McMaster was known for advising the president not to shun multilateral cooperation. He was also in favor of finding ways to keep the Iran deal.
Trump singled out Tillerson’s inability to see eye to eye with him on Iran as the primary reason for his firing. From now on, only the Iran policies Trump believes in will be advanced by his administration.
That means the deal will have to either be “fixed or nixed,” as Prime Minister Benjamin Netanyahu told the United Nations General Assembly in September. Energy Minister Yuval Steinitz, who is close to Netanyahu, told The Jerusalem Post that if the deal is properly fixed, it could even be extended to ensure its sunset clauses remain far in the distance.
The Tillerson and McMaster firings sent a key message to Europe that America is serious about the need for dramatic steps to be taken. Immediately after Trump fired him on Twitter, the three European signatories to the deal – Britain, France and Germany – agreed to new EU sanctions on Iran’s ballistic missile program and punishing Iran for its involvement in Syrian civil war.
Netanyahu told German and French foreign ministers that he thinks Trump will pull out of the deal. But there is new hope that an agreement on sanctions and increased inspections of Iranian nuclear sites that can be acceptable to Israel can be reached by the May 12 deadline set by the Trump administration.
The Trump administration is finally succeeding in fixing the greatest mistake of US President Barack Obama that could still lead to Iran being able to cast a nuclear shadow over the Middle East and the entire world.
In his quest to reach what became the Joint Comprehensive Plan of Action, Obama turned a blind eye to Iranian regional aggression in Yemen, Iraq, Lebanon and Syria. He did not make it a priority to stop the spread of Iranian-backed terrorism perpetrated by Hizbullah in Lebanon, Hamas in the Gaza Strip and throughout the world.
Now, the clear message from the White House is there is no longer any tolerance for terrorism and that the entire international community must get its act together, because the war on terror is moving forward full speed ahead. That means targeting Iran, the world’s primary sponsor of terror, whose surrogates cause chaos throughout the Middle East.
New US Secretary of state Mike Pompeo recognizes the dangers of radical Islamic terror and is unafraid to speak those words like Obama and the secretaries of state who worked under him. New US National Security Adviser John Bolton has urged for both American and Israeli military action against Iran.

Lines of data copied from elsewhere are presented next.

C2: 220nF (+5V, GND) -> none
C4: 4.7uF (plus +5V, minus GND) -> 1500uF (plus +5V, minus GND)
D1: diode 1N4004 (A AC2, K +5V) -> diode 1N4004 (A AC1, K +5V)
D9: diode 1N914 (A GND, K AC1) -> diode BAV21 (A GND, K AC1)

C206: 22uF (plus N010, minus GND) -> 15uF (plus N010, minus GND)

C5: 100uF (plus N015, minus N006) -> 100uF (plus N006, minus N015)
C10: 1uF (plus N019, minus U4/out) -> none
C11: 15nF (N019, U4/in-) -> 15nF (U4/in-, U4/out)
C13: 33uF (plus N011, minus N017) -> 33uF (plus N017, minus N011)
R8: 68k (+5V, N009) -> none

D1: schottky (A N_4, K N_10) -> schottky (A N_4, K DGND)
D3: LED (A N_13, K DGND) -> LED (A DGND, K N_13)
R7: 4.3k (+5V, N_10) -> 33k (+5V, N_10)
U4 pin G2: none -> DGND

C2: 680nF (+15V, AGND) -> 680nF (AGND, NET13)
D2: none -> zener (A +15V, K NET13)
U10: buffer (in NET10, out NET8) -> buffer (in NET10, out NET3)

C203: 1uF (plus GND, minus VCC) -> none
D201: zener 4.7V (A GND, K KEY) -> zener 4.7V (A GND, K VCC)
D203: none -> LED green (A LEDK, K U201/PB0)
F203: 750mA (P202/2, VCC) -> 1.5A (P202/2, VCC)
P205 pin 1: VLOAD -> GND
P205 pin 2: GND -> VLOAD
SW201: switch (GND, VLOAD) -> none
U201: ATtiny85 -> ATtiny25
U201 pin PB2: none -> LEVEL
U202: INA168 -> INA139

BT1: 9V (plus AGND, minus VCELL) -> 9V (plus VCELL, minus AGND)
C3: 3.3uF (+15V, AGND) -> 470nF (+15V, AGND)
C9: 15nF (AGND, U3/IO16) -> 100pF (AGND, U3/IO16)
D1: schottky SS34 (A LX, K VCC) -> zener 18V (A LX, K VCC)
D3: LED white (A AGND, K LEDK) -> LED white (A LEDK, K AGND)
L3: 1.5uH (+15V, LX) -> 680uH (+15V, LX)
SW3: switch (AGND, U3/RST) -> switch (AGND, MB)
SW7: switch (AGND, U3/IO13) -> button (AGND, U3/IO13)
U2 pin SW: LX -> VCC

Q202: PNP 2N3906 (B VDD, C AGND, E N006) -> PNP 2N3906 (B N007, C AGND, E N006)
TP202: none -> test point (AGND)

To that end, they will work closely with Netanyahu, who Tillerson did not visit when he came to the Middle East, and with Saudi Crown Prince Mohammed bin Salman, who just had a successful trip to Washington.
Bin Salman is the key to stopping terror emanating from Iran and preventing its nuclearization. He has accused Iran’s supreme leader Ayatollah Ali Khamenei of being the “new Hitler” of the Middle East, because Khamenei wants to expand Iranian rule over neighboring countries. But his own desire for a nuclear capability and his warnings that if Iran develops a nuclear weapon, Saudi Arabia will follow suit shortly thereafter have been very unhelpful.
How can a volatile Middle East be unified against Iran when Saudi Arabia’s own motives will be questioned? This is especially problematic when Saudi leadership in the efforts against Iran is so crucial.
It will now be up to Pompeo and Bolton to keep Bin Salman in line and influence President Trump to make the right decisions on Iran.
The Passover Hagaddah states that in every generation, the Jewish people have had enemies who have attempted to destroy them but God intervened and saved them.
Perhaps in retrospect, this changing of the guard in the Trump cabinet will be remembered as a key instrument in God’s saving Israel from nuclear annihilation and the world from the spread of terror.